Let’s go back to the 1980s when the contender for a “universal memory” first appeared. Bubble memory took advantage of its performance, memory density and the lack of any moving parts. But how did this technology came into existence and what did it change?
What is bubble memory?
On short, bubble memory is a type of non-volatile computer memory which uses magnetic material to hold together small magnetized areas containing data. These areas became known as bubbles or domains, giving the memory its name. The bubbles are read by a magnetic pickup on the edge of the material, while they are written on the other far edge.
A team effort
The bubble system was born out of the contribution of over 60 scientists working at Bell Labs where it was included in different experimental devices. After many attempts, garnet was chosen as the perfect material for the bubbles, while electromagnets helped the movement and communication of the information. Its dimension (1 cm that stored 4096 bits) generated a buzz in the industry as it could easily replace tapes and disks. As such, the mid-1970s knew an in depth exploration of this technology in almost every large electronics company. Texas Instruments launched the first commercial product with bubble memory in 1977, soon followed by Intel who released the 7110.

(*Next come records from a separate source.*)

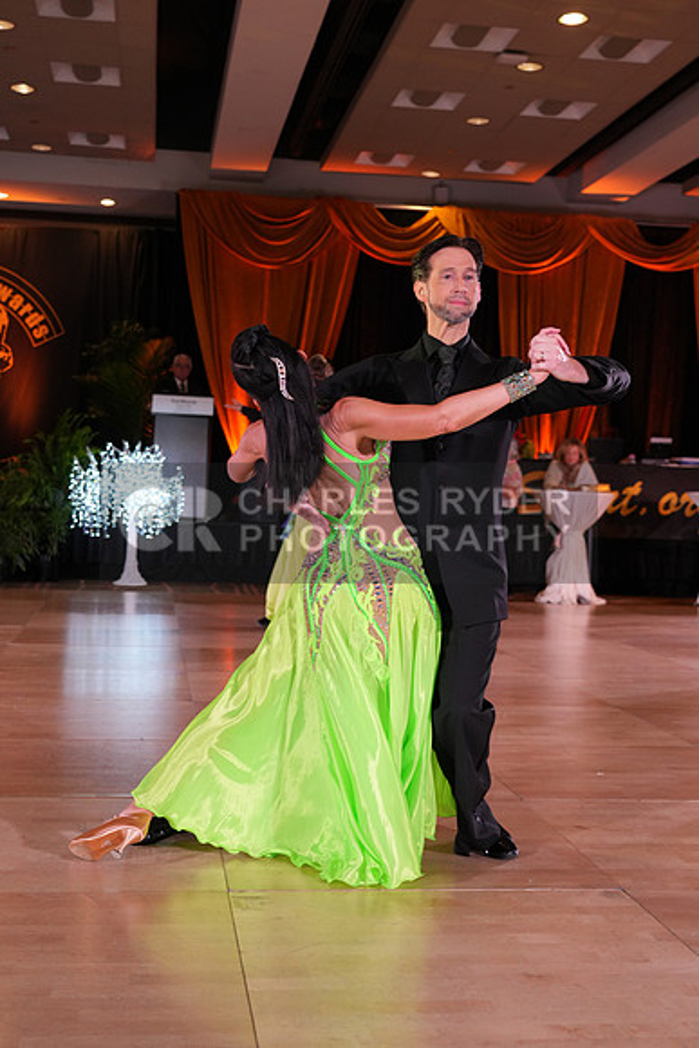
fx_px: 1339
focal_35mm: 46
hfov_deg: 29.3
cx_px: 350
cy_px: 524
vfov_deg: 42.7
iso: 1250
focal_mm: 46
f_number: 4.5
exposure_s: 1/200
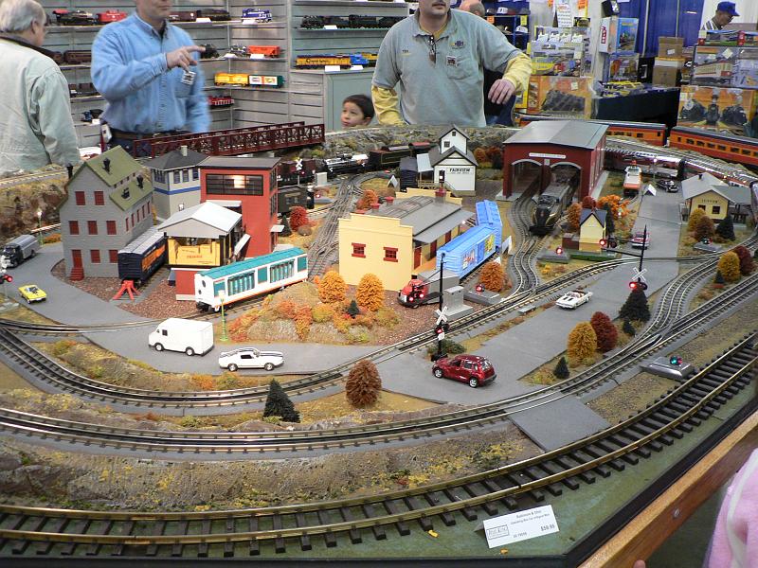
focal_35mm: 36
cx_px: 379
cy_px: 284
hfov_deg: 51.4
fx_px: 788
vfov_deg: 39.7
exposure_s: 1/25
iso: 200
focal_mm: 6
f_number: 2.8
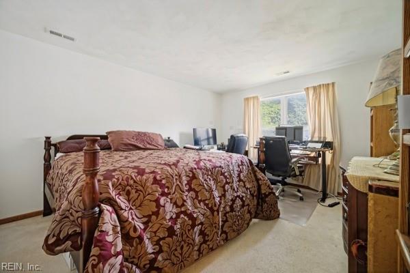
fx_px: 154
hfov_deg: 106.3
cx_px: 205
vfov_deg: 83.3
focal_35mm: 14
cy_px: 136
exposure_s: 1/3
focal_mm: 9
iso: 250
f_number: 8
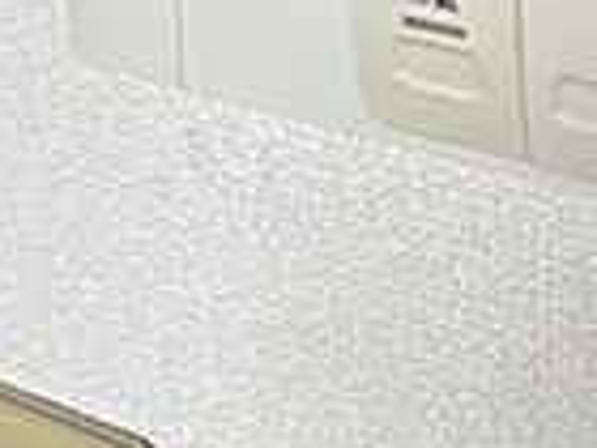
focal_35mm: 64
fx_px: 1104
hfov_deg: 24.4
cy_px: -495
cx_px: 870
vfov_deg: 16.4
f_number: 2.2
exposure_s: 1/60
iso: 250
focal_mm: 2.22
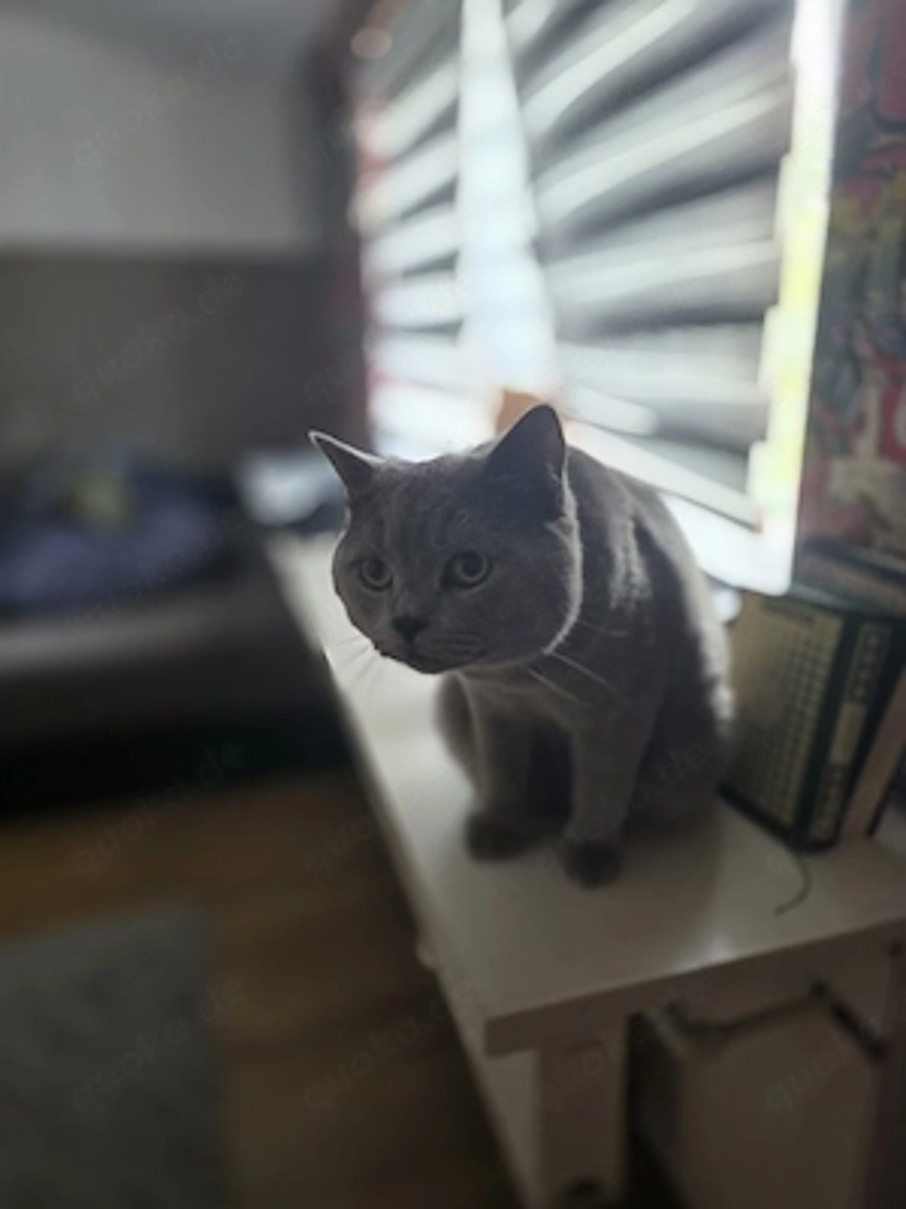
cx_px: 453
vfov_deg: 73.9
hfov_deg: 58.9
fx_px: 803
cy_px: 604
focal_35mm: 23
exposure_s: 1/101
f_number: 1.7
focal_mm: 6.3
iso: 400
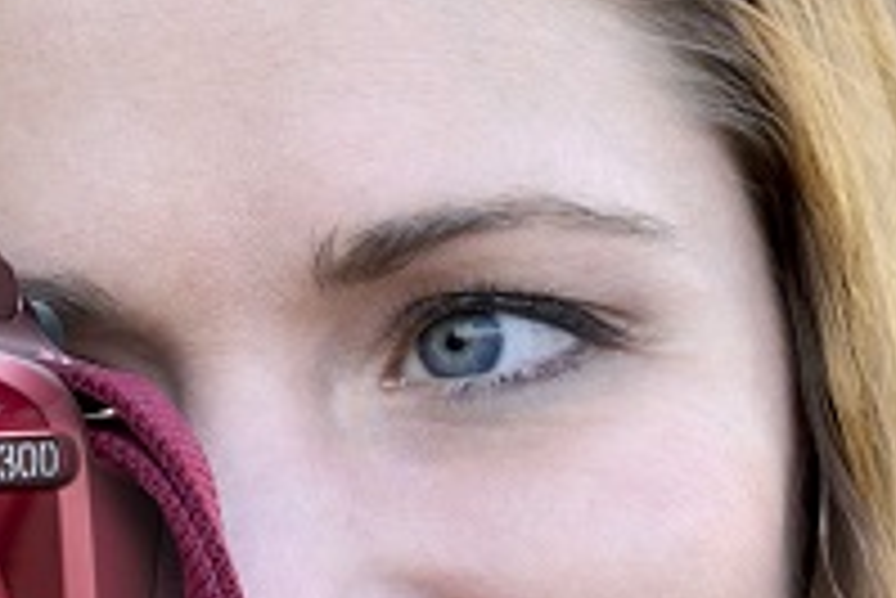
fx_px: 6127
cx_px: 41
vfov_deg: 5.6
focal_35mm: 246
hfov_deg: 8.3
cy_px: 614
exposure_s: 1/80
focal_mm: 70
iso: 500
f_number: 8
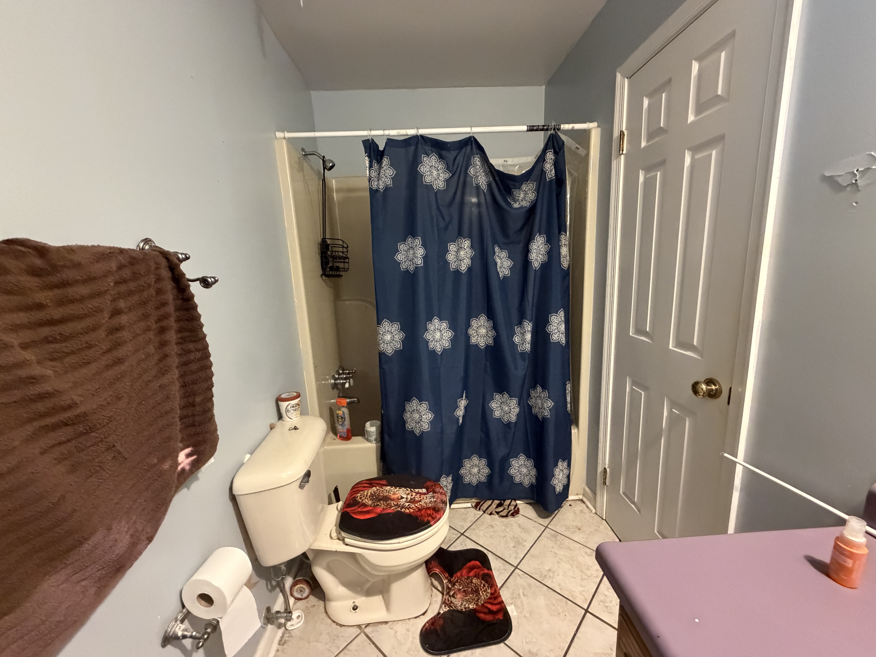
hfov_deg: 102.1
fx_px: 354
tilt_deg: -8.9
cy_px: 328
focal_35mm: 14
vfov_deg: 85.7
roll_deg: +3.1
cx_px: 438
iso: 1000
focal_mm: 2.22
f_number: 2.2
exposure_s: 1/60
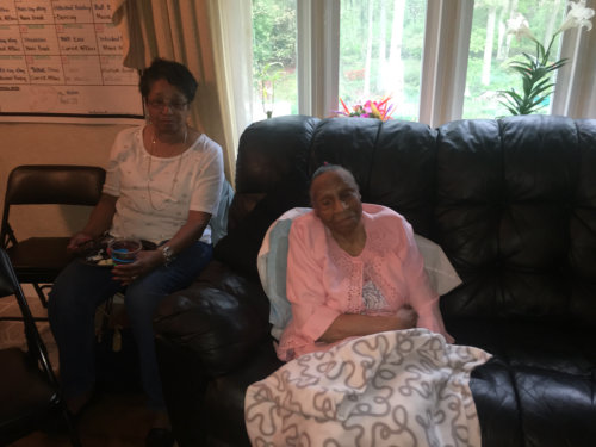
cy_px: 224
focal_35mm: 29
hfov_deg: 61.7
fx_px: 499
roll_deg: +0.9
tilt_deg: -21.5
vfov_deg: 48.2
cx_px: 298
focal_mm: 4.15
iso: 125
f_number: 2.2
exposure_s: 1/30
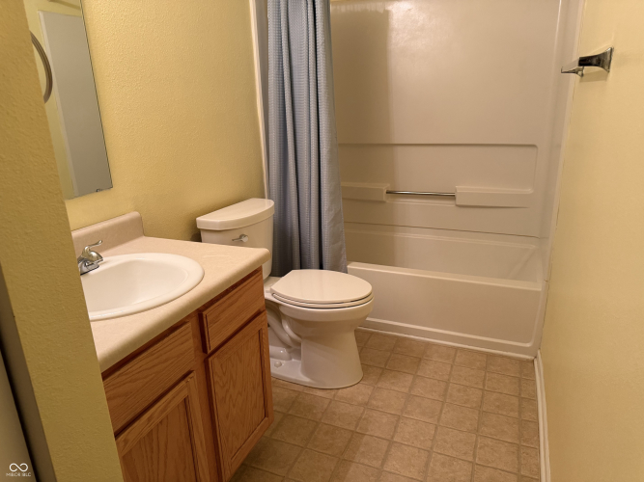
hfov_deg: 71.6
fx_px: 446
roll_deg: +2.7
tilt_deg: -16.4
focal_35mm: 24
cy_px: 241
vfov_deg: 56.8
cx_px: 322
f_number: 1.78
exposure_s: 1/60
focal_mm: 6.76
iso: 400
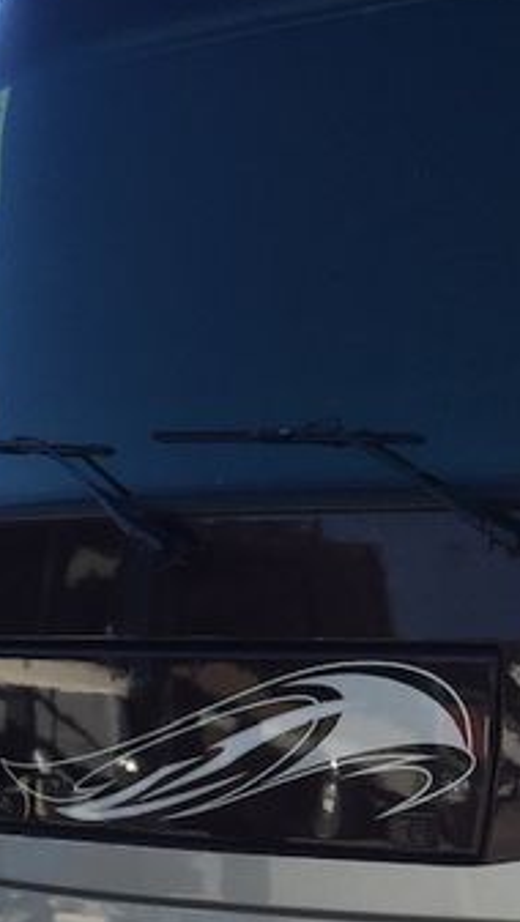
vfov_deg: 22.0
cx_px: 848
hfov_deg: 11.9
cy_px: 703
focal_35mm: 96
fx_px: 2349
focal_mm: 4.15
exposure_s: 1/1014
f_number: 2.2
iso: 32
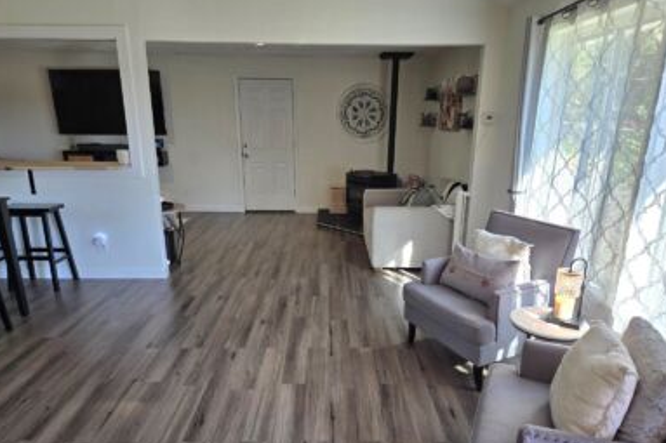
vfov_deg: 51.2
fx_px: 462
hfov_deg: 71.5
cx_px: 327
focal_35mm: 25
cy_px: 241
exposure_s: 1/120
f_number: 1.8
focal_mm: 5.4
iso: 64
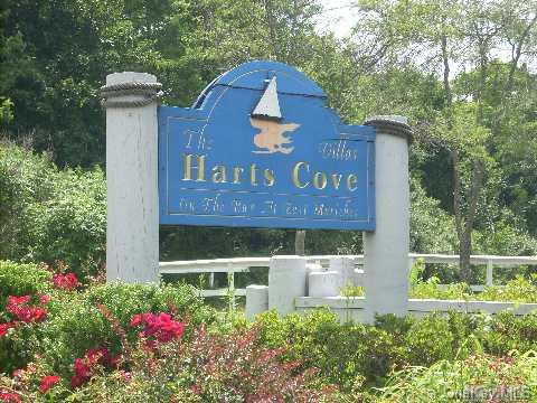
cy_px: 202
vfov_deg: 19.1
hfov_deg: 25.3
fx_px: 1195
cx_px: 268
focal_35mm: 77
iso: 64
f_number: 4.2
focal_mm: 12.8
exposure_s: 1/250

However, due to the introduction of faster semiconductor memory chips and improvements in hard capacity the bubble memory became outdated and uncompetitive from a price point of view. Once hard disks appeared, taking out of the context the non-moving nature of bubble memory, the technology stopped being used, starting with the end of the 1980s.
What the future holds
Recent years have seen a regained interest in microfluidic bubbles, especially at MIT so we might hear very soon about a rebirth of the memory bubble, inspired by nanotechnology. We can only wait to see what the future holds.